Introduction

1. Elsewhere in The Philological Museum I have posted an edition of Bernard André’s De Vita atque Gestis Henrici Septimi Historia, originally printed by James Gairdner, Historia Regis Henrici Septimi a Bernardo Andrea Tholosate Conscripta, necnon Alia Quaedam ad Eundem Regem Spectantia (vol. 10 of Rerum Britannicarum medii aevi scriptores, London, 1858). In addition to this biography, André wrote a series of Annales devoted to the years they individually cover. Unfortunately, only two of Henry VII’s time are known to be extant., both included in Gairdner’s edition. We have two others written in the succeeding reign, the one in 1515, presented to Henry VIII on entering the seventh year of his reign, and the other in 1521, wishing prosperity to him on his thirteenth. All four are preserved in the British Library Cottonian collection.
spacer2. Henry obviously made an effort to groom André (more successful in his role of regius poeta, continuing the Medieval tradition of the versificator regis) as a historian for his reign, and his motivation was equally obvious: to shore up the legitimacy of his new and still fragile reign by having that historian deflate the validity of the damaging rumors about his displacement of Richard III and the rival claims to the throne of Lambert Simnel and Perkin Warbeck circulating in England and maliciously broadcast throughout Europe by his archenemy Margaret of Burgundy (to serve the latter purpose, it was essential that the history in question be written in Latin — this is no doubt the reason why versions of Thomas More’s incomplete The History of Richard III exist written in both languages. The feeble quality of André’s efforts in the history line (the snatches of poetry included in the Vita are considerably more effective) only went to show that he could not be trusted to produce anything useful, which is why Henry eventually gave up on the project and turned to Polydore Vergil.
spacer2. In introducing André’s Vita I have already written about Henry’s major role in introducing Humanism into England and his innovation (which remained a hallmark of the Tudor dynasty and continued through the reign of James I) of coopting literature written both in English and Latin as a vehicle for political propaganda, made all more the effective by Henry’s appreciation of the tremendous multiplying power of the printing press. (If any reader imagines the use of the word “propaganda” represents too harsh an appraisal, that reaction will not survive a reading of Tanya Reimer’s brilliant 2008 monograph This Realm of England is an Empire: The Tudors’ Justification of Imperial Rule Through Legend by Propaganda and Pageantry.” The frequent use of Neo-Latin literature to speed this effort is only a small fraction of the use of literature, pageantry, iconography and — at least commencing with the start of the Church of England — the pulpit, greatly enhanced by reliance on the printing press, for essentially propagandistic purposes.  It was aimed at a limited segment of the population but one whose support was crucial for the success of the Tudor dynasty (Mary was the Tudor sovereign who seems not to have been alive to its value and her failure to publicize her side of the story has probably damaged her reputation down to this very day.) There is no need the repeat this here and we may immediately turn to the two Annales installments pertinent to the reign of Henry VII. These are the ones for 1504/5 (Cottonian MS. Julius A iv) and 1507/ 8 (Cottonian MS. Julius A iii respectively). The question is what is the relation of these compositions to the Vita. In his introduction to his 1858 edition of the Vita and the Annales, as he called them, Gairdner wrote (p. xi):

In this preface [to the Vita, André] intimates his intention of presenting yearly to the king some literary effort, greater or less according to the fertility of his genius for the time being, which might be accepted as the tenths and first fruits of his leisure. this attention he appears to have fulfilled by writing yearly an account of the principal occurrences of the time; but of these compositions, unfortunately, only two of Henry VII’s time are known to be extant...We have other two written in the succeeding the reign, the one in 1515, presented to Henry VIII on entering the seventh year of his reign, and the other in 1521, wishing prosperity to the thirteenth.

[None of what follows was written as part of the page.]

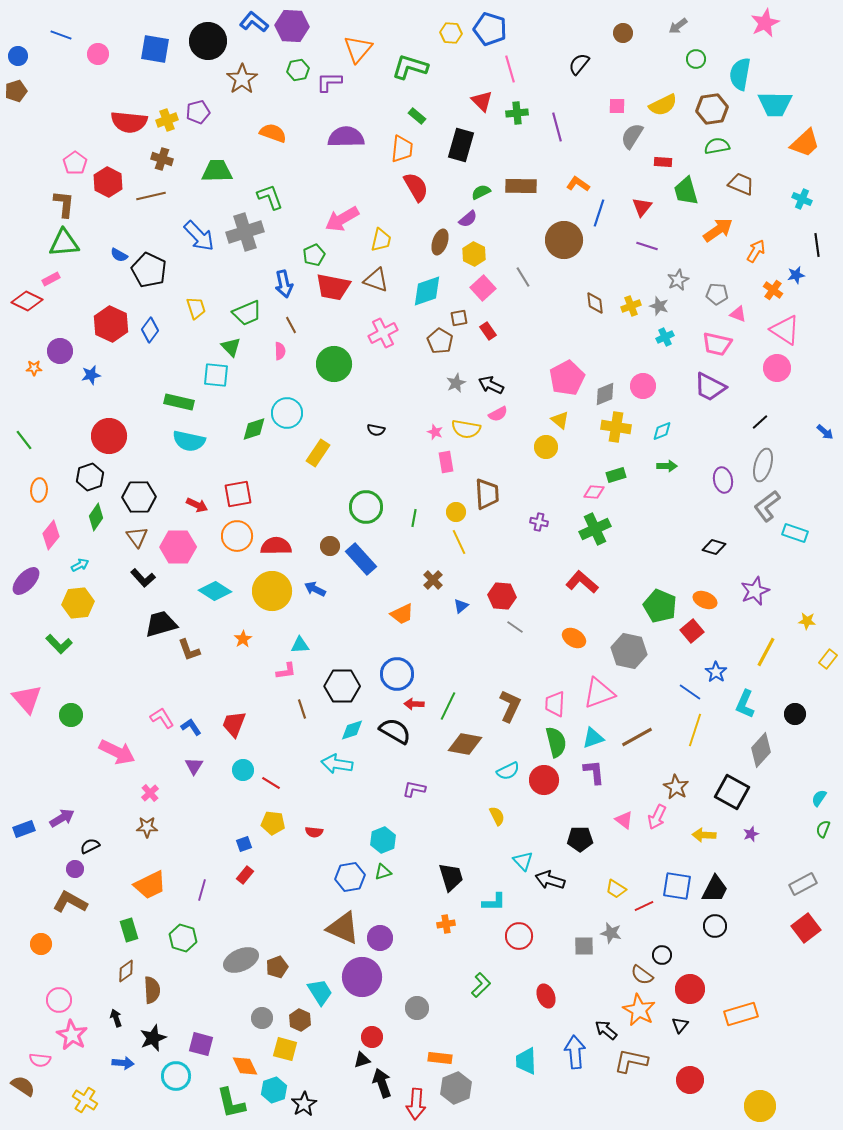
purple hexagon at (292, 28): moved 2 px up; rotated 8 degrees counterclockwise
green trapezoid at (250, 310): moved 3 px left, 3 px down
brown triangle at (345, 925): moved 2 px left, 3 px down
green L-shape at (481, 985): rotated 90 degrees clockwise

These annual historical summaries consist of the detailed record of the events of the year in question, small and large alike, written much in the manner of so-called herald’s journals. They are not worked up into any kind of literary form and the organizing and prioritizing iudicium of the true Humanistic historian is absent. As such, while they may contain plenty of interesting and useful nuggets of information, some of which will probably be of interest to modern historians, assembled as raw material for something more formal André never got around to writing (both ones distinctly anticipate the logbook of current events maintained by William Camden, which appears to have been started with a similar intent, albeit over time it morphed into something more like a personal diary), which are best understood as notes for a possible history, but scarcely as a history per se.
spacer3. In his introduction (p. xiii) Gairdner went on to write “The works of Bernard André printed in this volume are, first, his Life of Henry VII, extending down to the capture of Perkin Warbeck, and, secondly, the two smaller pieces giving an account of the events of Henry’s 20th and 23d years, which appear to have been portions of a continuation of the Life.” So he evidently entertained a theory that the Annales commenced at the point in time where the Vita ends. Our manuscript of the Vita is not a very good one, and its abrupt ending may well be yet another of its manifold defects, so it probably offers no definitive evidence of what André actually wrote or what his intentions were. By the most optimistic appraisal, had he truly meant to stop where the Vita manuscript leaves off, with a description of Henry punishing Perkin Warbeck’s Cornish followers, it is hard to imagine he would have lacked the literary savvy to see that a coda was required to tie the whole thing up into a neater package. In truth, we have no certain idea how far down the Vita did or was meant to carry or how far back in time André went with the Annales, so the impression that there was no chronological overlap between the two works may be no more than an optical illusion created by the state of our available evidence. A suspension of judgment about the relationship of André’s two efforts works seems in order.
spacer4. I wish to express my gratitude to Dr, David Starkey for directing my attention to this pair of texts.